Dataset records: Begin
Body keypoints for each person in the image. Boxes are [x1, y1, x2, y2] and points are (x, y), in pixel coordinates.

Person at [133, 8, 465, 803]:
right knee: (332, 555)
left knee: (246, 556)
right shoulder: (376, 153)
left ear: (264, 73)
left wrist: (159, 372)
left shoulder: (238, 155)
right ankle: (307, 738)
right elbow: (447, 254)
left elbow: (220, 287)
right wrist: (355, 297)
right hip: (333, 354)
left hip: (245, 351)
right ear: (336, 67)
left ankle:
Dataset records: End
◆ **Work order**
Restate the records above word for word, omitting nothing.

◆ **Answer to the exercise**
Body keypoints for each person in the image. Boxes are [x1, y1, x2, y2] and points are (x, y), in pixel coordinates.

Person at [133, 8, 465, 803]:
right knee: (332, 555)
left knee: (246, 556)
right shoulder: (376, 153)
left ear: (264, 73)
left wrist: (159, 372)
left shoulder: (238, 155)
right ankle: (307, 738)
right elbow: (447, 254)
left elbow: (220, 287)
right wrist: (355, 297)
right hip: (333, 354)
left hip: (245, 351)
right ear: (336, 67)
left ankle:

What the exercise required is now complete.